Ume To Release New Album 'Monuments' 3/4 Via Dangerbird Records
Austin rock band Ume today announced that they will release their much-anticipated new album, Monuments, on March 4th via Dangerbird Records. Monuments is the follow-up to the trio's heralded debut full-length album Phantoms, which was released in 2011. The new album was recorded in Seattle, WA at Robert Lang Studios and produced by Grammy® Award winning producer Adam Kasper (Queens of the Stone Age, Nirvana, Foo Fighters, Cat Power). Monuments is available for pre-order beginning today exclusively on iTunes.
"We didn't hold anything back with Monuments. I think Adam Kasper really helped us to capture in a sincere and sonically heavy way that freedom we feel live," said the band's guitarist and vocalist Lauren Larson. "For me, each song is a sort of commemoration of a different emotion or experience. One song might make you want to bang your head and the next make you want to hug someone you love. I think it's these wildly different textures that make us a band and make us all human. That's what we wanted to communicate -- something honest and different through a rock record. We really can't wait to get this one out."

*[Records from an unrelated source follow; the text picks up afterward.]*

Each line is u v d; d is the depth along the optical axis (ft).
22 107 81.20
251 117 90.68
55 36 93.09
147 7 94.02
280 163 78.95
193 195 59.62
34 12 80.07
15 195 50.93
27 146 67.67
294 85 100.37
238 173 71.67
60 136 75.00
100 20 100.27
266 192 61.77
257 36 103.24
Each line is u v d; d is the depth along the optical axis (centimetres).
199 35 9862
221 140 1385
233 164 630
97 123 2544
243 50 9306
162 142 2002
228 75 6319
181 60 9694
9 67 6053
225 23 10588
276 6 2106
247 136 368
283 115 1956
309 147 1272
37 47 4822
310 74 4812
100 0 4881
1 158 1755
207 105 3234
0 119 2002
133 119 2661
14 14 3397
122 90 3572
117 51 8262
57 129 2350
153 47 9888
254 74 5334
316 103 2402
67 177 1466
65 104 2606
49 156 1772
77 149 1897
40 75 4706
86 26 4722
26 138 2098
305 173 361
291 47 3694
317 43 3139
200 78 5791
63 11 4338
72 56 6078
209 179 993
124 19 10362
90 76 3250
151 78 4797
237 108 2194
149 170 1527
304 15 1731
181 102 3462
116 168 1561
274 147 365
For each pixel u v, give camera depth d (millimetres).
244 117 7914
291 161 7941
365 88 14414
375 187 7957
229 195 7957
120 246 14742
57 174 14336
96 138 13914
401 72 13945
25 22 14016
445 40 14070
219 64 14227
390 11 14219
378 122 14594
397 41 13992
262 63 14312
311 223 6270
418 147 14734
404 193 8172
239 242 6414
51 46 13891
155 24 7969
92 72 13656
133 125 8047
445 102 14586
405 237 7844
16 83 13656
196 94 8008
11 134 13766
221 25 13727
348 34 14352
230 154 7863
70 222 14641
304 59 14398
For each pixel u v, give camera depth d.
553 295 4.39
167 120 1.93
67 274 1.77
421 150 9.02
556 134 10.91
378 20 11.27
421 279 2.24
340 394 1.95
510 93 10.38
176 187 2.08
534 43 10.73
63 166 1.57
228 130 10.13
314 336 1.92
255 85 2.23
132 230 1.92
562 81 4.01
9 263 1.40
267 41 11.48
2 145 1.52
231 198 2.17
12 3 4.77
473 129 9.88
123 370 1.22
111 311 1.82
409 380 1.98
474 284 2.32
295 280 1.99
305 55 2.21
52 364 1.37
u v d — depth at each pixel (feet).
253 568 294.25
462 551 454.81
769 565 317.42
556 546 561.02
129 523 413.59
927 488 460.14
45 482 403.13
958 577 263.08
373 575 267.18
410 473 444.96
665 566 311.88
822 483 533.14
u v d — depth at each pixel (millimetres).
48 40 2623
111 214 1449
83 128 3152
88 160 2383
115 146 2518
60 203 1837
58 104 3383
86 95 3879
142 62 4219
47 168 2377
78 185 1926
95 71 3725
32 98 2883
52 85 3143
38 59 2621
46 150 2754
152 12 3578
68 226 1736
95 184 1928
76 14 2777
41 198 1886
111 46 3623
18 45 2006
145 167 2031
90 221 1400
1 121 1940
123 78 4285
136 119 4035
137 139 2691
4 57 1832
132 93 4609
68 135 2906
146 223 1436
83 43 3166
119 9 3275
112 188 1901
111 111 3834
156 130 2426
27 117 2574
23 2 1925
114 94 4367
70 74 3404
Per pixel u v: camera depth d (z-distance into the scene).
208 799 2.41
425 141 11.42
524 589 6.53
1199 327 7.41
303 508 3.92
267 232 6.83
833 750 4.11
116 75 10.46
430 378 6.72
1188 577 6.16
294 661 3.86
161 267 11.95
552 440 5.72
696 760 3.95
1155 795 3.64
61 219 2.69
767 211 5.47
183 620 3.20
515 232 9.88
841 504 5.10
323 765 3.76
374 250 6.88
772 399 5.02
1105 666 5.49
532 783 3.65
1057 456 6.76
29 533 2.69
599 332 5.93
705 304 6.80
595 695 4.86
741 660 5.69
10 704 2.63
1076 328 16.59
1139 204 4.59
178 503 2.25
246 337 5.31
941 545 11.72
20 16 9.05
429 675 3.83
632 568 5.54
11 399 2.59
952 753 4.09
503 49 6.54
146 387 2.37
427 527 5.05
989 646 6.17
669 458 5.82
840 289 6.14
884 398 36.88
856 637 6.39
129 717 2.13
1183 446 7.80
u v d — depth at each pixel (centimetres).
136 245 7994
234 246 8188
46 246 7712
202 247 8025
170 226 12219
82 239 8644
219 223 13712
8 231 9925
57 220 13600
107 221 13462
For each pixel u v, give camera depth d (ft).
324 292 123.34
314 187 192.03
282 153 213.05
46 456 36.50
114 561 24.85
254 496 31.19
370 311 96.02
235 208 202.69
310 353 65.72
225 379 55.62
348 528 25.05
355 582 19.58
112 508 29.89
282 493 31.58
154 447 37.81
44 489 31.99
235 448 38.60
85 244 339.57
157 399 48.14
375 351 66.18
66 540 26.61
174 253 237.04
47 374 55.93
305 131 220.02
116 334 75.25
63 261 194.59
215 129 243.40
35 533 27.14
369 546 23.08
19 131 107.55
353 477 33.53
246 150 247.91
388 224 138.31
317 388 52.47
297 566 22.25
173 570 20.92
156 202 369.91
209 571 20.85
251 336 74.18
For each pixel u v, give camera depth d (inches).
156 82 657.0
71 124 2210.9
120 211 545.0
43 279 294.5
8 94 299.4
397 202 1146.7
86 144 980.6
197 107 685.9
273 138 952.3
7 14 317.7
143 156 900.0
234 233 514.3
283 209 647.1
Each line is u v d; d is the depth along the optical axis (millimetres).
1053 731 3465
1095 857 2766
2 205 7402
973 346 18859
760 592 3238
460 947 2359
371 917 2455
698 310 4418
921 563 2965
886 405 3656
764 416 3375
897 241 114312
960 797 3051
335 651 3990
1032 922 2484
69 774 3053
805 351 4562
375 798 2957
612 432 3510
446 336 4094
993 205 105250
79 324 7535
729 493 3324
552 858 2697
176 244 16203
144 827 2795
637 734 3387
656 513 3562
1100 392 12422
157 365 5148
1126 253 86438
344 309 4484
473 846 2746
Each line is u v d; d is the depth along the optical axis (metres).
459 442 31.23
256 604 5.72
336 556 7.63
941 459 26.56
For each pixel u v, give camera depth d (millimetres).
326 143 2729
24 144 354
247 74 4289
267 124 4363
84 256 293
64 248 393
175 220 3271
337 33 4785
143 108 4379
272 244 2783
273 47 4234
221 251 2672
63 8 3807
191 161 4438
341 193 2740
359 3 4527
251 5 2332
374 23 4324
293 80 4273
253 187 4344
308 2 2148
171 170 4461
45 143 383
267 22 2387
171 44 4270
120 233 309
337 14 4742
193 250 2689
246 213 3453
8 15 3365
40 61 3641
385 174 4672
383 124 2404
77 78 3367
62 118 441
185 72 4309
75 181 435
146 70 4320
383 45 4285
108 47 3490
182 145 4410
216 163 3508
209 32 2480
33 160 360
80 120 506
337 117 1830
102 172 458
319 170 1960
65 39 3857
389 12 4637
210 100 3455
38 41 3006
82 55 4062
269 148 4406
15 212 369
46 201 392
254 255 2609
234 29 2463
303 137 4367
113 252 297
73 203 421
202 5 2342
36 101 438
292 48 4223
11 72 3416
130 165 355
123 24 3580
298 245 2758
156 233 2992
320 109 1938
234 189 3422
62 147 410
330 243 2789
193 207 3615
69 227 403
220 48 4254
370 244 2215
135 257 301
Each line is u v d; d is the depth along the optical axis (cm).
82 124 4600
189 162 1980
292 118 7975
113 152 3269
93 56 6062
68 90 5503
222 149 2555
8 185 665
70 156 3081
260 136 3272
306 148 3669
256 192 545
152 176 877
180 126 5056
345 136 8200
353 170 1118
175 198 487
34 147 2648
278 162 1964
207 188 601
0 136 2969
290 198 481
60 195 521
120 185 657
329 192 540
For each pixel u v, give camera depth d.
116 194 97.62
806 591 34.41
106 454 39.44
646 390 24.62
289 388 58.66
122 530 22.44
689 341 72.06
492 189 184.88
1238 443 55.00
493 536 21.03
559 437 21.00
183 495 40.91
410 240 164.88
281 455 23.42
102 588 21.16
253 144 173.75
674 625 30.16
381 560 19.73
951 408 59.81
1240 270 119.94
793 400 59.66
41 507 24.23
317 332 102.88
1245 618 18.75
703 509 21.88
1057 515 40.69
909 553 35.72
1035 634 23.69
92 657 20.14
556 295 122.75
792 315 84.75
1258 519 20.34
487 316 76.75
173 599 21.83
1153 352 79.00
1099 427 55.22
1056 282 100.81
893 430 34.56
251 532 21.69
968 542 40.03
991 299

Hailing from Austin, Texas, Ume is Lauren Larson (Vocals, Guitar), Eric Larson (Bass), and Rachel Fuhrer (Drums) and rarely is the platform for women in rock updated as authoritatively as its been done with this band. The trio's music is one of beautiful juxtapositions: the loud and soft, the aggressive and eerie, buoyant melodies bursting through wall-of-noise dissonance. Ume explores the artier, heavier side of indie rock, post-punk, and alternative rock and have already garnered the attention of Nylon, who declared, "This band is ready to break out in a whole new way... A little like fuzzy shoegaze, raw garage rock and irresistible pop all rolled into one fiery package," while Village Voice proclaimed "Ume immediately won me over with their raucous bursts of guitar-driven art rock, with front woman Lauren Larson threatening to take the whole thing off the rails with the abuse of her guitar strings. Still, underneath this Ume possesses an air of intelligence and depth rare in a genre known primarily for its copious drug use. When it comes to art, psychedelia, and rock and roll, it doesn't get much better." Rolling Stone said "Distortion-heavy jams (and the whole marriage thing) invite comparisons to Sonic Youth, but Ume do more headbanging and wailing."